Je suis né à New York et j'ai vécu là-bas jusqu'à
dix ans, puis j'ai déménagé à Las Vegas et j'y ai passé toute mon adolescence. Je
préférais Las Vegas parce qu'à partir de 1986, j'avais mon groupe du nom de Righteous
Pigs (qui signifie Les cochons vertueux). On était toujours à confectionner des flyers pour le groupe, pour des
concerts, des teufs ou des trucs de ce genre. Le seul truc qui comptait pour nous à
l'époque, c'étaient la musique et les fêtes. J'avais de bons résultats à l'école
mais sincèrement, je n'allais là-bas que parce que mes potes y allaient. Et puis on a eu
des problèmes parce que nous ne pouvions pas trouver d'endroits pour jouer. A Las Vegas,
tu as des choses strictes à respecter. Tu ne peux pas faire de concert dans un building
avec alcool autorisé si tu n'as pas 21 ans. On en avait 16 et nos potes aussi. On était
dans la merde. Et donc nous jouions dans le désert. A Las Vegas, il n'y a pas de système
d'évacuation, pas de voie souterraine où passent les eaux usagées. Quand la pluie
tombe, l'eau est redirigée vers d'énormes canalisations à ciel ouvert. Cela fait comme
trois murs gigantesques d'une quinzaine de mètres de haut qui acheminent l'eau dans le
désert. On y jouait avec un groupe électrogène, de l'essence et deux spots et nos
potes. Nous étions tellement serrés qu'on touchait presque nos potes du visage. Deux ou
trois dollars pour l'entrée du vendredi et du samedi, c'est cool. Il n'y avait pas de
sécurité, pas de police, pas de frais de location de salle, et donc chaque soir, cela
nous faisait un peu d'argent pour le groupe. On se faisait 50 dollars et on était aux
anges. Plein de monde vendait de la drogue ou des trucs dans le genre, de l'acide, du
speed, tous ces trucs assez chauds, et t'entendais des mecs avec une voix bizarre :
"Acide ! Qui veut acheter un acide ?". Il y avait aussi bien des fans des
Grateful Dead, de hardcore, de métal... des fans de rock, tout simplement. Et c'était
carrément génial. Et puis après ça, nous avons eu un problème avec les skinheads,
parce qu'à Las Vegas, si tu as un flingue, il est légal de tirer dans le désert. C'est
considéré comme un terrain d'entraînement. Ces connards ont amené des mitraillettes au
concert et ils ont commencé à tirer des rafales en l'air. Tout le monde s'est enfuit
précipitamment. Ce genre de trucs a un peu tué la scène. Et finalement, il y a eu un
accident qui a ameuté les autorités. Cet endroit au milieu de nulle part, en plein
désert. A partir de l'autoroute, il te faut prendre une petite route qui t'amène
jusqu'à une colline puis ensuite qui descend jusqu'à l'endroit des concerts. Et un jour,
deux voitures se sont percutées en haut de la colline et elles ont bouché tout le
passage. Il y avait 400 personnes bloquées et les gens ont du appeler une ambulance.

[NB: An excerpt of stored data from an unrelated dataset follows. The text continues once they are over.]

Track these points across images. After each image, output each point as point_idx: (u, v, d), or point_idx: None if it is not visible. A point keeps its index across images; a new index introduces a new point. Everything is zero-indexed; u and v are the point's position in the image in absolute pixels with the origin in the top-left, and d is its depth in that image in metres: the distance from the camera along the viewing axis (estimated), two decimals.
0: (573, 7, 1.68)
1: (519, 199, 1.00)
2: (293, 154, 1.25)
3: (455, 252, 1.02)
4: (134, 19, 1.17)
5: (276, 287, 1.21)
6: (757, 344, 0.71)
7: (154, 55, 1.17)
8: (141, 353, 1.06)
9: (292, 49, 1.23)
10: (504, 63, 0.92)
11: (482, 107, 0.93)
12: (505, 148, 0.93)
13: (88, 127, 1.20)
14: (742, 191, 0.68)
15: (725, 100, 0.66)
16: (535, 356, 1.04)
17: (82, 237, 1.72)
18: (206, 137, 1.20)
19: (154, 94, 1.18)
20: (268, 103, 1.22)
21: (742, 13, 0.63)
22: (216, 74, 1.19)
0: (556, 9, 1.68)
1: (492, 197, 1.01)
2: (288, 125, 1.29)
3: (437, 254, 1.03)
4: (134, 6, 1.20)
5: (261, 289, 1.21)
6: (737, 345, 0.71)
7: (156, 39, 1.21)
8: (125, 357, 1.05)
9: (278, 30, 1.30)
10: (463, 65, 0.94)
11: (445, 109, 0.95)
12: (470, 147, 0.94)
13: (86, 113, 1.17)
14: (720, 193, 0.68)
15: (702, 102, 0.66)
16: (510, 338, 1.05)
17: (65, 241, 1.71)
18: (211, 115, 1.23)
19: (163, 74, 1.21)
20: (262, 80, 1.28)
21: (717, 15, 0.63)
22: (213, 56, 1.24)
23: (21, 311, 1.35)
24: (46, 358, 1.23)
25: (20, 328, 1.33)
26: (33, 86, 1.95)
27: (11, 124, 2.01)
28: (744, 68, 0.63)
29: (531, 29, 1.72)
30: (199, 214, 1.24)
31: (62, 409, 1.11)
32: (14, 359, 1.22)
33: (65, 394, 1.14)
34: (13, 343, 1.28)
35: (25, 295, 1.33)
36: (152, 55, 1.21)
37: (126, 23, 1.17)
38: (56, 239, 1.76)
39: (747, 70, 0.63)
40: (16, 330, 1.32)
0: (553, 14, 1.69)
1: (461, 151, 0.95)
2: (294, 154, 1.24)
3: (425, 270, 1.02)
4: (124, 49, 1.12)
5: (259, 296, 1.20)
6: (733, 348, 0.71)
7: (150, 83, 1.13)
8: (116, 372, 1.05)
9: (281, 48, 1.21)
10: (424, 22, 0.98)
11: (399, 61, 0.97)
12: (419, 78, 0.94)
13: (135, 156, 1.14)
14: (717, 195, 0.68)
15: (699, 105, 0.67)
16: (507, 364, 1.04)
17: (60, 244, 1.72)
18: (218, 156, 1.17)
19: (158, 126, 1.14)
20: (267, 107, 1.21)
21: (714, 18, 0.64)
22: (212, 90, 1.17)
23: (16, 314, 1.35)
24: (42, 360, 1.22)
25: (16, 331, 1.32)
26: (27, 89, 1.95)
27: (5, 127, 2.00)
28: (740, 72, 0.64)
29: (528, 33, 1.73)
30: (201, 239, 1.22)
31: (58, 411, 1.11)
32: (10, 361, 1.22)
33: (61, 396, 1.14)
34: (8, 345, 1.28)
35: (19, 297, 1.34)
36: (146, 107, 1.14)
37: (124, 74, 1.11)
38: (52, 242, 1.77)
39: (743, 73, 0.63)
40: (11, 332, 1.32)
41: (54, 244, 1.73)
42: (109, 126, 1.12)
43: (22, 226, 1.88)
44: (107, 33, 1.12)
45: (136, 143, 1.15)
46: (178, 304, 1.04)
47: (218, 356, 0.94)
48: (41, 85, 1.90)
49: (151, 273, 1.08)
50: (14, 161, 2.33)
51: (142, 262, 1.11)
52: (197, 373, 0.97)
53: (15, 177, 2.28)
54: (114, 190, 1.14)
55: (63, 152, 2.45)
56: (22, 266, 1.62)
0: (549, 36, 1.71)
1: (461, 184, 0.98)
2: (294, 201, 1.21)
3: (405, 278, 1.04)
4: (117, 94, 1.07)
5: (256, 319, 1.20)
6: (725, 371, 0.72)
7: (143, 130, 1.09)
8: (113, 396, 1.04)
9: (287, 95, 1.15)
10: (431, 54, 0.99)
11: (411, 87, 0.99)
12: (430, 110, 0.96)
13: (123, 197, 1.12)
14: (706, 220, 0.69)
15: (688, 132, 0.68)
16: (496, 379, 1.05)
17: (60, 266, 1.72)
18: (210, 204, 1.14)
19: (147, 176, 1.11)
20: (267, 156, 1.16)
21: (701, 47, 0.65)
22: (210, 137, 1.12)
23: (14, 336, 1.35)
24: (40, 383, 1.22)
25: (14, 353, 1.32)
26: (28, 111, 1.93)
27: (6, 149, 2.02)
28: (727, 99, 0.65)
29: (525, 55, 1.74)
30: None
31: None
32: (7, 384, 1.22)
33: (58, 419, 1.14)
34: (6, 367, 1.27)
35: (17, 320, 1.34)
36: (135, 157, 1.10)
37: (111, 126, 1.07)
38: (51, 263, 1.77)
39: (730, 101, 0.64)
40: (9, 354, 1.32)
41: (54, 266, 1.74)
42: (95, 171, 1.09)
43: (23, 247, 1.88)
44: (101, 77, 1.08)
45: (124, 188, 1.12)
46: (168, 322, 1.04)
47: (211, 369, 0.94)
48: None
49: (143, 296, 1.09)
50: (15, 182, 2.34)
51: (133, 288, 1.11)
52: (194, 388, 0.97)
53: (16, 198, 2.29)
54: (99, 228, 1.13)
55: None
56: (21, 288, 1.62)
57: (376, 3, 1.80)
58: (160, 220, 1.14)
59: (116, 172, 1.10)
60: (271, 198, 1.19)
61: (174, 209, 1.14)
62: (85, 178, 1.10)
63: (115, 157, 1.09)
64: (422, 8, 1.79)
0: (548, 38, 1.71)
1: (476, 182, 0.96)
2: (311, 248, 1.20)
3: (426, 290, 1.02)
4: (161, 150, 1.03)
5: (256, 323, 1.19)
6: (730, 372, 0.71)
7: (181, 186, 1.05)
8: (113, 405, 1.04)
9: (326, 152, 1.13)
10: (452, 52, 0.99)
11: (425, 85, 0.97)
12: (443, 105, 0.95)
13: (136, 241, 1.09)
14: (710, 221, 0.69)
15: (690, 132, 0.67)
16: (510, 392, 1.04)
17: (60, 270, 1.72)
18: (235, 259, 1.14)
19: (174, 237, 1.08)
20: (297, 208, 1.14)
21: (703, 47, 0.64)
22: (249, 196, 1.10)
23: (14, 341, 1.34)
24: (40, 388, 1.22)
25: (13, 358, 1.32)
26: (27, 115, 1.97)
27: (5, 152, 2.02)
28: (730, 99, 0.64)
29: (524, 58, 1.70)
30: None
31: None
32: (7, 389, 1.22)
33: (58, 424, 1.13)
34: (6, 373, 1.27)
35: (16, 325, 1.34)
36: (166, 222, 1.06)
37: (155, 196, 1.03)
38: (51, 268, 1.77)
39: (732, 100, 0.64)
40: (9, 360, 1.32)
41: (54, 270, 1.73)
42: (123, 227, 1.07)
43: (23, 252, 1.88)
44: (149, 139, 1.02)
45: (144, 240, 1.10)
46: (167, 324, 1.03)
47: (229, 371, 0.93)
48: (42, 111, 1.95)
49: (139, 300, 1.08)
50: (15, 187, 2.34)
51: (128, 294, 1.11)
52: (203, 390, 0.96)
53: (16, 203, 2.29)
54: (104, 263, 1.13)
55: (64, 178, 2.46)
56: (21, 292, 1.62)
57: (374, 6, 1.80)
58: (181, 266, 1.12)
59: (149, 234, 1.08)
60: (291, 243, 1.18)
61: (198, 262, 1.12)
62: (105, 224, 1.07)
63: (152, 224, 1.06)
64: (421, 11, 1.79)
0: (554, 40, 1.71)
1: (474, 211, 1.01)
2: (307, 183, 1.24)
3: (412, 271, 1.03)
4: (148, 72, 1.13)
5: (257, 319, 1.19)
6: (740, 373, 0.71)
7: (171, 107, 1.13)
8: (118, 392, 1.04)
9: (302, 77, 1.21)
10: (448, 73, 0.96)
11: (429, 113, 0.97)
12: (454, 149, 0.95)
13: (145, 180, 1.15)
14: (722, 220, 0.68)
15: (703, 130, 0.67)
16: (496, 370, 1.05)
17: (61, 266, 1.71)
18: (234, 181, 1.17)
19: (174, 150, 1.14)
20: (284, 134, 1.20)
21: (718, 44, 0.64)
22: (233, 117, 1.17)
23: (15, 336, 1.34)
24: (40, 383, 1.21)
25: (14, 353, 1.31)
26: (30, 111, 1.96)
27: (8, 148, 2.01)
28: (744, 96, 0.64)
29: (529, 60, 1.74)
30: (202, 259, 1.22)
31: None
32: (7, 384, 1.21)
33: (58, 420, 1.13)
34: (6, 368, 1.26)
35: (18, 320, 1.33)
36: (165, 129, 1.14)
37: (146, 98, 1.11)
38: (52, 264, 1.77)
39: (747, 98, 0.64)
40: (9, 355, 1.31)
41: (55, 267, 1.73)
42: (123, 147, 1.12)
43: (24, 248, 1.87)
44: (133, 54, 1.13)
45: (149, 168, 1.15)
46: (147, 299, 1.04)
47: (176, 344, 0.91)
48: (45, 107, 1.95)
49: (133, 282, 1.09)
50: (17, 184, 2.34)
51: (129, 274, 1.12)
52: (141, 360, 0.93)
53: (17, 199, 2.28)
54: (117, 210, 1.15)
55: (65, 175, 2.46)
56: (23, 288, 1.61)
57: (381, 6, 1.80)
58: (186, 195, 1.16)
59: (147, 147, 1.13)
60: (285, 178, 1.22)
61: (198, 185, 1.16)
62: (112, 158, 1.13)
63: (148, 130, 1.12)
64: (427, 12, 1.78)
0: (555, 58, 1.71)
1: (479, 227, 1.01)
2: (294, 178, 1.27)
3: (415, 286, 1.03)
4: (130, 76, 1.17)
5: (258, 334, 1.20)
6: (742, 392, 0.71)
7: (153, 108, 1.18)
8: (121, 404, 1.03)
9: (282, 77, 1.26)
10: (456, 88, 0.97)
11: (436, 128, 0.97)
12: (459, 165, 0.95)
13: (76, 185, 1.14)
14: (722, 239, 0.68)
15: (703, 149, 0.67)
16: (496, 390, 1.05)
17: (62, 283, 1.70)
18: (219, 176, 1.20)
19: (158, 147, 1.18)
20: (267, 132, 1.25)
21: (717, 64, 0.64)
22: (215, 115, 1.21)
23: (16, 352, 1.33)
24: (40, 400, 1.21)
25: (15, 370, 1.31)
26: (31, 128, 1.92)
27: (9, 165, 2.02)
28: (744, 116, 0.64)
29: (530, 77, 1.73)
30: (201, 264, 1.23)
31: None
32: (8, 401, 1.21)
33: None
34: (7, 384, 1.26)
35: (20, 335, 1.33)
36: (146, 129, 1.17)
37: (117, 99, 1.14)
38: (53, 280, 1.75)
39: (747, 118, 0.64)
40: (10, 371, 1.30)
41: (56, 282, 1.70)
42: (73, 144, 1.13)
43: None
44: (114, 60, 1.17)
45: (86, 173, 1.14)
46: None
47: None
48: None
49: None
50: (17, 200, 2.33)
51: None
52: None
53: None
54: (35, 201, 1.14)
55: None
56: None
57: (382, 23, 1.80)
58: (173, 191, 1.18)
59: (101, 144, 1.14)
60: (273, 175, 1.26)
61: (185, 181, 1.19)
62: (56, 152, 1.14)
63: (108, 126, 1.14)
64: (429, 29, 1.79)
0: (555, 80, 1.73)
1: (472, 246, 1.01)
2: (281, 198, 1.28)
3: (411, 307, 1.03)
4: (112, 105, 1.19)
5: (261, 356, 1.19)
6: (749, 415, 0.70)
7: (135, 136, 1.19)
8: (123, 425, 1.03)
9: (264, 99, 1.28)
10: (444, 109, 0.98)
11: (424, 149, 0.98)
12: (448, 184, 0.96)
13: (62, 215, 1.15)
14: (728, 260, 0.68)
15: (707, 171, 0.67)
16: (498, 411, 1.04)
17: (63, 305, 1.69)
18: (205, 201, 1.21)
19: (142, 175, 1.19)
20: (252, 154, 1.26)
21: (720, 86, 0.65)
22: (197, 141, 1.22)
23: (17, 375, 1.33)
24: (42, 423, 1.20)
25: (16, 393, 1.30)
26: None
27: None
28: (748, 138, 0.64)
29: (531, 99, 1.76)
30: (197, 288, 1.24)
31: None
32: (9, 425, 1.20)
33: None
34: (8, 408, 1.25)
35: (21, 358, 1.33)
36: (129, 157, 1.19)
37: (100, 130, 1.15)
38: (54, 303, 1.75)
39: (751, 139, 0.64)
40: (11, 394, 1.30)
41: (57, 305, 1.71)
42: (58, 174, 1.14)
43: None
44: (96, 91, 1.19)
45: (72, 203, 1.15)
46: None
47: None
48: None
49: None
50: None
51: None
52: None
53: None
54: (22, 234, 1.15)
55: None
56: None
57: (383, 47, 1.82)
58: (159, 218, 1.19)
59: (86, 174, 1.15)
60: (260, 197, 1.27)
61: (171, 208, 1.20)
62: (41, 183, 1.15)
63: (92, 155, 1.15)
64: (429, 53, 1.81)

Quatre heures plus tard, ils sont arrivés. Un de mes potes était dans une des voitures
et a du être désincarcéré. Il ne savait pas que l'autre conducteur était mort ; la
police a débarqué avec les hélicoptères et toute leur merde. Après ça, les
autorités connaissaient l'endroit, et les hélicoptères étaient là lors des concerts
suivants. C'était fini. J'avais 18 ans à cette époque. Mick (l'ancien batteur de ND) était venu à Las
Vegas et avait vu les concerts dans le désert. Nous avons répété et enregistré
Defecation.
Comment le connaissais-tu ?
Quand Scum est sortit, j'avais déjà la cassette de
la face A, et quand j'ai eu le disque, il y avait son adresse et je lui ai envoyé une
démo de Righteous Pigs en lui disant : "Napalm assure à mort ; j'adore ça. La face
B est surprenante à écouter, c'est totalement intense". J'étais vraiment un gros
fan, tu vois. Je lui ai envoyé la cassette. Il m'a demandé mon numéro de téléphone et
m'a appelé de temps en temps. Il m'a ensuite réécrit en me disant que Righteous Pig
était son groupe préféré et qu'il allait bientôt venir en Amérique pour visiter
quelques trucs. C'est là que je lui ai proposé de l'héberger et de faire un projet
solo. A cette époque, il était aussi dans Extreme Noise Terror et je pensais qu'un mix
entre Napalm, Righteous Pigs et E.N.T. avec deux chanteurs serait une bonne idée. Il a
accepté et on a fait ce disque.
Vous l'avez enregistré en Angleterre ?
On l'a enregistré à Las Vegas et il devait être mixé en
Angleterre mais ils ont perdu les putains de bandes dans le transport, par conséquent
j'ai du aller en Angleterre pour réenregistrer le tout. On l'a enregistré en trois
jours, juste avant que Napalm ne fasse "From enslavement to obliteration"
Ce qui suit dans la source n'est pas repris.